Friday, July 5, 2019

BERSUJUD DI TAMAN SURGA RAUDAH YANG MEMBUAT AIR MATA MENETES

Live303 - Ribuan orang berduyun dengan langkah cepat. Malam yang makin larut tak menyurutkan jemaah pria dan wanita bergerak menuju masjid. Malam itu, waktu azan isya telah memanggil. Semua berjalan tergesa-gesa.Bergerak menuju Masjid Nabawi, kami tim Media Trip Umroh Scoot dan Zamzam Wisata turut dalam rombongan jemaah sholat magrib itu.
 BERSUJUD DI TAMAN SURGA RAUDAH YANG MEMBUAT AIR MATA MENETES
Tiap kali menyusuri jalanan menuju masjid, perasaan tak pernah berubah. Ada antusiasme menjalani sholat berjamaah.Di depan gerbang besar masjid berdiri sebuah tugu berdiri.Tingginya hampir 5 meter.
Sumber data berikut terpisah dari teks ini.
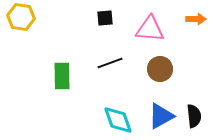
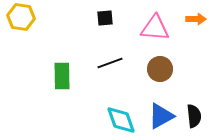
pink triangle: moved 5 px right, 1 px up
cyan diamond: moved 3 px right
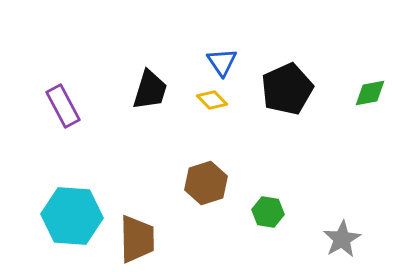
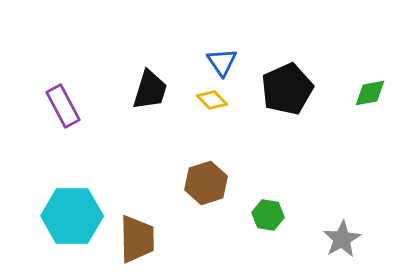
green hexagon: moved 3 px down
cyan hexagon: rotated 4 degrees counterclockwise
Pagar besi hitam mengelilingi tugu itu. Di siang hari, ratusan merpati biasanya bergerombol di dalam dan luar tugu. Mematok lantai berasal seperti tengah mencari makan.Berjalan sedikit ke dalam gerbang, para wanita sudah bersiap membuat shaf sholat. Sebagian warga Asia Tengah. Terlihat dari raut wajah maupun busana mirip sari. Shaf wanita meminta cukup jauh dari masjid. Ada di sisi kanan dan kiri. Mereka sepertinya memilih jarak terdekat.Di depan pintu utama masjid, dua bangku besar menempel dekat jendela masjid. Seorang askar, para penjaga masjid, dan pria berpakaian gamis khas Saudi biasanya duduk di bangku itu. Menjadi tempat bertanya atau sekadar memberi tahu jemaah untuk melepas alas kaki.Melewati pintu masjid, ornamen indah langit masjid Nabawi menyambut. Ribuan tiang berdiri di kanan dan kiri masjid. Di langit-langitnya penuh tulisan kaligrafi dengan corak dominan warna emas. Ribuan lampu hias menggantung di beberapa titik. Di ruang dalam ini, Lantai masjid sudah berkarpet. Kala sujud, tercium wangi khas karpet tersebut.Malam itu kami putuskan untuk sholat di dalam masjid. Tapi ruangan paling depan sudah sesak. Jemaah lain datang lebih awal dari kami. Setelah menyelinap di antar jemaah yang bersila, kami berdiri di shaf tengah. Posisinya lurus dari gerbang kami masuk.Malam kedua di masjid Nabawi memang terasa lebih ringan. Kami sudah mulai bisa beradaptasi dengan lingkungan di sekitar rumah Allah ini. Tahu gerbang keluar dan lokasi shaf sholat yang masih kosong. Beberapa kali sholat di masjid ini, rasa nyaman serasa tak pernah pudar.